Definition
Federation is an architecture where multiple autonomous databases or services coordinate to answer queries, each owning its own data, without a shared storage layer.
How it works
In a federated system, a routing layer (sometimes called a federation engine or proxy) sits in front of independent data stores. When a query arrives, the router determines which backend(s) hold the relevant data, fans the query out, collects the results, and merges them before returning a unified response.
Each backend operates independently—it has its own schema, its own storage engine, and can even run different database software. PostgreSQL's postgres_fdw is a textbook example: it lets one Postgres instance query tables on a remote Postgres server as if they were local. Similarly, Presto/Trino federates queries across Hive, MySQL, Cassandra, and S3 in a single SQL statement.

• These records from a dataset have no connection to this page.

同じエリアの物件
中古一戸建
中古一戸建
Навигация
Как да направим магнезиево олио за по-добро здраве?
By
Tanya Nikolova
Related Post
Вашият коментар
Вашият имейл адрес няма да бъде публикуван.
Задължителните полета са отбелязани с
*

The key distinction from sharding: in sharding, all shards run the same schema and the system decides placement. In federation, the backends are autonomous. They may have been built independently by different teams, run different engines, and contain logically distinct datasets. The federation layer unifies access.
When to use it
- Multi-tenant SaaS: Each tenant gets its own database. A federation proxy routes requests by tenant ID to the correct backend. Shopify's architecture routes merchant queries to per-pod MySQL instances this way.

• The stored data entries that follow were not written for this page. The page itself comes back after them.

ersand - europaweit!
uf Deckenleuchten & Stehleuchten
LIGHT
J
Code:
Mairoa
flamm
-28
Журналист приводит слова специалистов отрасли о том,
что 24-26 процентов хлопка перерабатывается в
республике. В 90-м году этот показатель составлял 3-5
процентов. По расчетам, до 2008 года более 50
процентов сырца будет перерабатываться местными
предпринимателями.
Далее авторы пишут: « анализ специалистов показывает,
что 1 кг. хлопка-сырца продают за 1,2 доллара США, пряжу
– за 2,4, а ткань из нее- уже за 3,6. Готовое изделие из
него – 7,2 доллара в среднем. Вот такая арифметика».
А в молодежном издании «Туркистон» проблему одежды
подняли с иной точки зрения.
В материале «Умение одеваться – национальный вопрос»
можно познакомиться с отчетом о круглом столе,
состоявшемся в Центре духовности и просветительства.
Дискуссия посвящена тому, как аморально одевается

- Cross-service queries: An analytics team needs to join user data from a Postgres service with order data from a DynamoDB service. A Trino cluster federates across both.
- Mergers and acquisitions: Two companies combine, each with their own ERP database. A federation layer provides unified reporting without a full data migration.
- Regulatory compliance: EU user data stays in an EU database, US data in a US database. The application federates across both, but data residency is preserved.
Trade-offs
Gains: Each backend scales independently. Teams own their data without central coordination. No single point of storage failure. Schema flexibility—backends can evolve independently.
Costs: Cross-backend joins are expensive. A federated join between Postgres and Cassandra requires pulling data to the federation layer and joining in memory. Transactions spanning multiple backends need distributed coordination (2PC or sagas), which adds latency and complexity. Debugging is harder because a slow query could be bottlenecked on any backend.
Latency depends on the slowest backend. If one system is overloaded, the entire federated query stalls waiting for it.
Example
Querying across two Postgres servers using postgres_fdw:
-- On the federation server
CREATE EXTENSION postgres_fdw;
CREATE SERVER orders_db FOREIGN DATA WRAPPER postgres_fdw
OPTIONS (host 'orders.internal', dbname 'orders', port '5432');
CREATE USER MAPPING FOR analyst SERVER orders_db
OPTIONS (user 'readonly', password 'secret');
CREATE FOREIGN TABLE remote_orders (
id bigint, user_id bigint, total numeric, created_at timestamptz
) SERVER orders_db OPTIONS (table_name 'orders');
-- Now join local users with remote orders
SELECT u.email, sum(o.total)
FROM users u JOIN remote_orders o ON u.id = o.user_id
GROUP BY u.email;
Related terms
Federation often works alongside logical vs physical replication for syncing subsets of data between backends. It addresses different problems than data warehousing, which consolidates everything into one store for analytics.